Hacker News new | ask | show | jobs
by light_hue_1 1157 days ago
I don't think so.

You take the first n bytes of your input string. You hash them. You look them up in the dictionary. The lookup is O(1) but hashing your input is O(n).

But there's a simple way around this.

We have incremental hash functions. When you add a byte to the string and you use an incremental hash, you do a fixed amount of extra work to update the hash. Like that you only need to O(1) extra work to compute the new hash.

One trivial incremental hash is to break your input into fixed size chunks, hash each chunk, and xor the chunks together.

1 comments

That's the same as the trie solution.
It's not at all like the trie solution! Not in performance and certainly not in terms of complexity.

A trie is a pretty nasty datastructure memory wise. It involves chasing pointers all over the place. The constants on a trie are not going to be very good.

For an incremental hash, you hash your string, and then you fix your hash up as you go. Then you look up your hash in a hash table. Code-wise it's far simpler to implement. And performance wise it will be far faster!

The two solutions have nothing to do with one another. Except that they're both O(n).

What you say is true, but the rolling hash solution is susceptible to potential hash collisions while the trie is not.
Ok sure. So what?

Hash collisions don't matter unless they're pathological. Just choose an out of the box hash that works well.

The article is just wrong.

Yup, pre-processing with a rolling hash allows you to get away with truly O(1) comparison (after the initial O(w) fixed cost). I don't know if the stdlib of any programming language does this internally if you request a hash of a substring, but it's trivial to implement yourself anyhow.
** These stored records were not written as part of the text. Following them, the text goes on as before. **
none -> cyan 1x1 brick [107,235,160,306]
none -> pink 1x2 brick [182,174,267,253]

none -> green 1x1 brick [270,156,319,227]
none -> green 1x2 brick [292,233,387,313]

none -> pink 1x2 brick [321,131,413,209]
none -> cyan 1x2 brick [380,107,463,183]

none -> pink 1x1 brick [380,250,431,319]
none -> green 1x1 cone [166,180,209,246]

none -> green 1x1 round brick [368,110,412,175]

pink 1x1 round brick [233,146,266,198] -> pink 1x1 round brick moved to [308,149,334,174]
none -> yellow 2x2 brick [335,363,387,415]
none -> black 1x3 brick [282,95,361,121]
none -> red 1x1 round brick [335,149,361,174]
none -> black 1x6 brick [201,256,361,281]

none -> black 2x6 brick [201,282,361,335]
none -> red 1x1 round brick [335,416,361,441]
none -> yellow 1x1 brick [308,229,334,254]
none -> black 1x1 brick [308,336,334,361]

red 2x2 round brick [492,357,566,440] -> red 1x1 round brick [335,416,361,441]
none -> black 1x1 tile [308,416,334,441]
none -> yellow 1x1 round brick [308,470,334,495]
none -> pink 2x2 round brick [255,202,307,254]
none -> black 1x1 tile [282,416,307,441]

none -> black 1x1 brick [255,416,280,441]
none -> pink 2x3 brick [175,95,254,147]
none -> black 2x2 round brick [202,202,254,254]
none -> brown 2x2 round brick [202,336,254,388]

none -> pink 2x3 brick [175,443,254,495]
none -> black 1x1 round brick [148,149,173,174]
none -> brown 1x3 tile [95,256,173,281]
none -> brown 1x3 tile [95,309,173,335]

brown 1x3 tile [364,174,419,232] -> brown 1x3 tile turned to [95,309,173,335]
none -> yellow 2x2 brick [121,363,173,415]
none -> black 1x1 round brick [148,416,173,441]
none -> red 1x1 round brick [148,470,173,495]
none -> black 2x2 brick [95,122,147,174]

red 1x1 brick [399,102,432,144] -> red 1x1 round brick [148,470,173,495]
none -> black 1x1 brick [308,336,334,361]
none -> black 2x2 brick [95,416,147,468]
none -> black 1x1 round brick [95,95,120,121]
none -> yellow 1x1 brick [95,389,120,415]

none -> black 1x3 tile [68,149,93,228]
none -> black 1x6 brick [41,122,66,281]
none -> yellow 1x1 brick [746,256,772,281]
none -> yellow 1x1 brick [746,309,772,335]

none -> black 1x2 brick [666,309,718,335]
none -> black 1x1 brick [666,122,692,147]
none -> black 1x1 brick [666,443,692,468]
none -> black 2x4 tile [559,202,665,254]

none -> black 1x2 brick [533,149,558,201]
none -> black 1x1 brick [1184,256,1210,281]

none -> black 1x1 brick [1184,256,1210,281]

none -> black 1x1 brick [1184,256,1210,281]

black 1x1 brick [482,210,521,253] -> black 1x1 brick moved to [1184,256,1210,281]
If you're writing a smug blog post about your "great" interview question, you should at least not make such "obvious" mistakes, especially considering rolling hashes are a "common" interview question trick for string problems. And in practice this hash'd solution probably might end up performing better than the Trie (of course needs benchmarking, etc., but it's not unreasonable to think it might). In an alternate universe you could easily imagine author himself getting failed for overlooking such an "obvious" solution.